Et la mort de Jade Grivier, il le sent d'emblée, est faite pour lui : là où tout le monde voit un suicide et serait prêt à mettre leur main au feu qu'il s'agit de cela, Samuel Moss pense qu'il y a là un parfait cas d'école, un crime parfait qu'il va falloir résoudre. Non, ce n'est pas tout à fait ça, Samuel Moss, s'il me lisait, me reprendrait certainement de volée, son raisonnement, ce n'est pas cela...
Pour Samuel Moss, son credo repose sur trois lois fondamentales en forme de syllogisme : le crime parfait existe ; le criminel parfait n'existe pas ; l'enquêteur doit donc concentrer ses efforts non pas sur le crime, mais sur le criminel.
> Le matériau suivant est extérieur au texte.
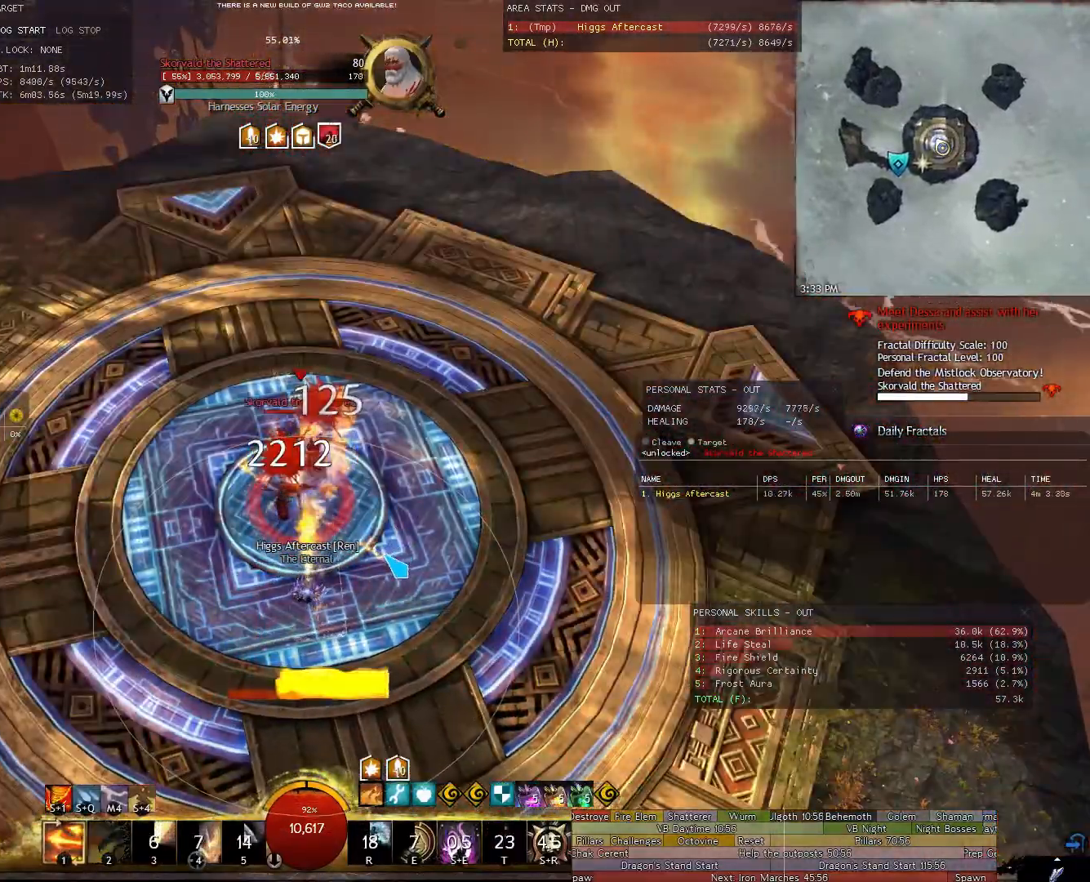
{"keys": ["1", "a", "shift"], "mouse": ["right"], "events": [[20, "a", "down"], [340, "shift", "down"], [500, "1", "down"]]}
Et c'est aussi cette philosophie que Moss essaye d'enseigner aux étudiants en criminologie de l'université de Lazillac.
Samuel Moss pense donc que Jade Grivier a été assassinée. Scepticisme général... Sauf pour la commissaire divisionnaire Duteil, qui connaît son Moss sur le bout des doigts et lui laisse la bride sur le cou. Scepticisme aussi pour Cheyenne Calvera, nouvelle arrivée en Normandie et qui va devoir faire sa place aux côtés de l'insupportable commandant, dont elle est la nouvelle adjointe...
Commence une enquête minutieuse, et le mot est faible, pour essayer de faire apparaître les quelques erreurs, même infimes, que le meurtrier a pu commettre. Peu importe le mobile du tueur, aux yeux de Samuel Moss, cet élément est la dernière roue du carrosse. Non, pour confondre un meurtrier, il faut mettre en évidence les traces qu'il a forcément laissées derrière lui...
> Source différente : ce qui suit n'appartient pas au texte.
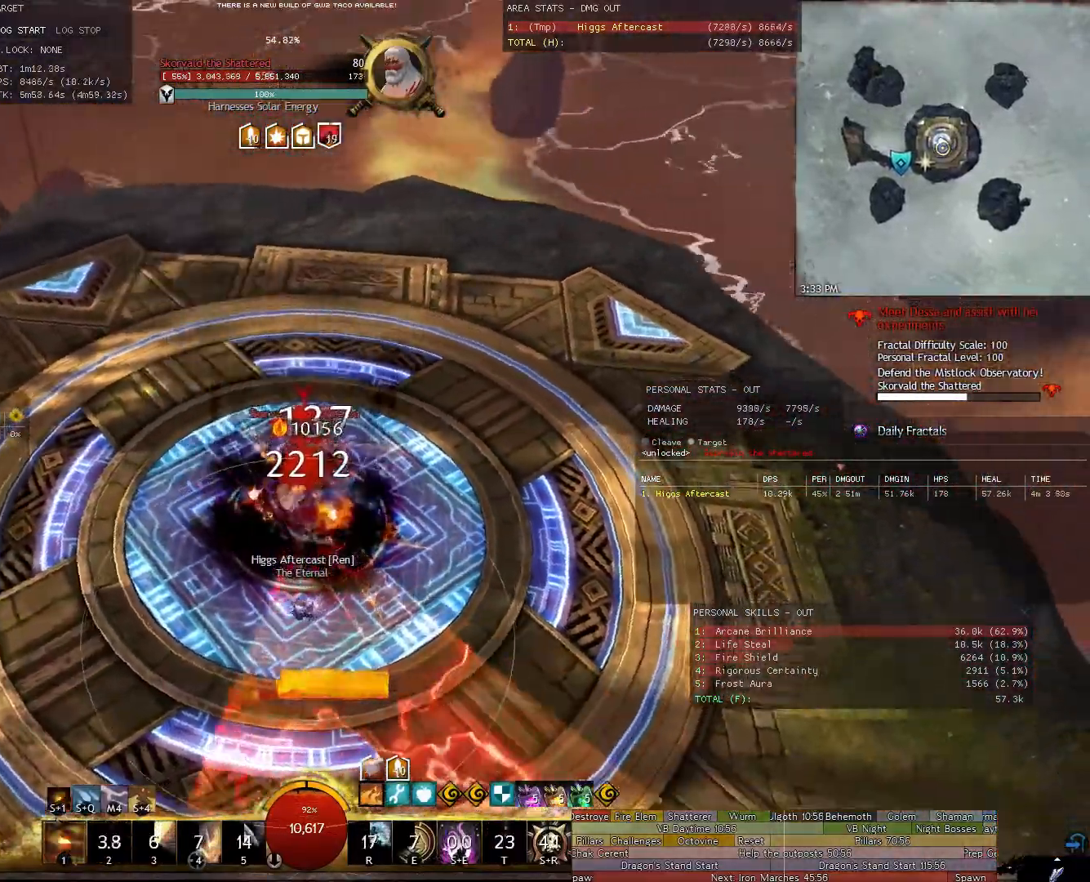
{"keys": [], "mouse": ["right"], "events": [[80, "1", "up"], [180, "1", "down"], [220, "1", "up"], [320, "shift", "up"], [360, "a", "up"]]}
Je n'en dis pas plus, je pense que vous allez comprendre pourquoi dans quelques minutes. Car vous avez le point de départ du roman, mais évoquer la suite des événements me semble un peu délicat, alors je le laisse dans l'ombre et je préfère vous parler de l'attraction centrale de ce roman : le commandant Samuel Moss...
Je l'ai qualifié jusqu'ici d'extravagant et d'insupportable, si je ne m'abuse... N'y voyez pas de reproches, au contraire, j'écris ces mots avec un grand sourire, tant ce sont ces caractéristiques qui font de lui un personnage remarquable. Tour à tour, il devrait vous agacer, vous surprendre, vous énerver, vous fasciner...
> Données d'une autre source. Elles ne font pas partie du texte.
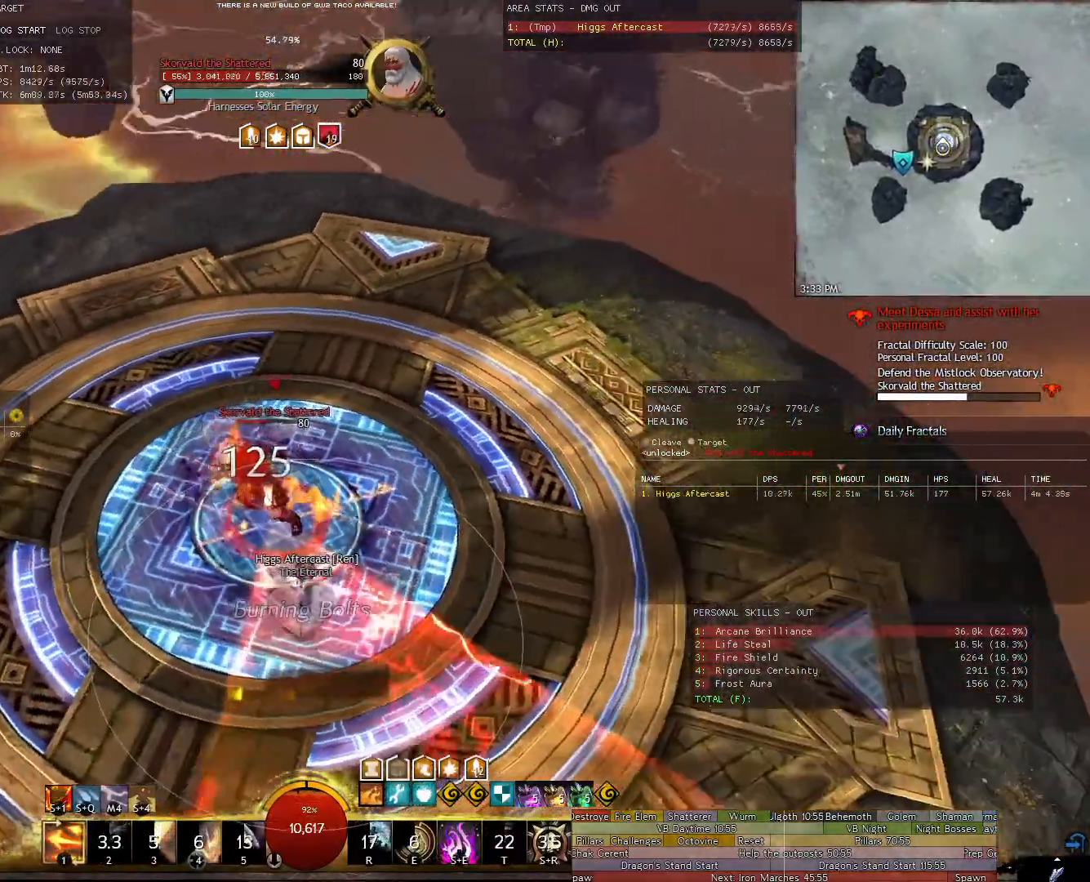
{"keys": [], "mouse": ["right"], "events": [[100, "a", "down"], [200, "w", "down"], [340, "w", "up"], [420, "a", "up"]]}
Longtemps, je me suis demandé comment j'allais vous parler de lui... Deux noms me sont très rapidement venus à l'esprit, le troisième, lui, ne se laissait pas attraper, mais je crois que ce trio n'est pas très loin de la vérité du personnage... Et, bien sûr, je ne vais pas lancer ces noms au hasard, je vais aussi vous expliquer pourquoi ce sont à eux que j'ai pensé...
Il y a Patrick Jane, alias le Mentaliste. C'est lui qui m'a longtemps échappé, sans doute parce que je ne suis pas un grand fan de cette série. La preuve : ce qui m'a renvoyé vers lui, c'est le côté horripilant de Moss, le genre tête à claque mais qui a quand même raison à la fin... Et puis, parce que ce n'est pas rien, pour l'élégance du commandant, souvent tiré à quatre épingles...
Une élégance qui ne supporte pas la moindre faute de goût, mais plus encore, pas la moindre irrégularité. Samuel Moss est un maniaque, à la limite du TOC, et voilà pourquoi, par moments, il me fait furieusement penser à Monk. Dans les premiers chapitres, j'avais même un peu de mal à ne pas voir le personnage de Laurent Scalese avec le visage de Tony Shalhoub...
Ce n'est pas parce qu'il me rappelle l'obsessionnel détective américain que Samuel Moss en possède par ailleurs la timidité et les phobies. Mais, par instants, le commandant Moss peut avoir des absences, obnubilé brusquement par une imperfection qu'il vit comme un drame personnel, comme une faute terrible qui le crispe, le paralyse, jusqu'à ce qu'on y remédie...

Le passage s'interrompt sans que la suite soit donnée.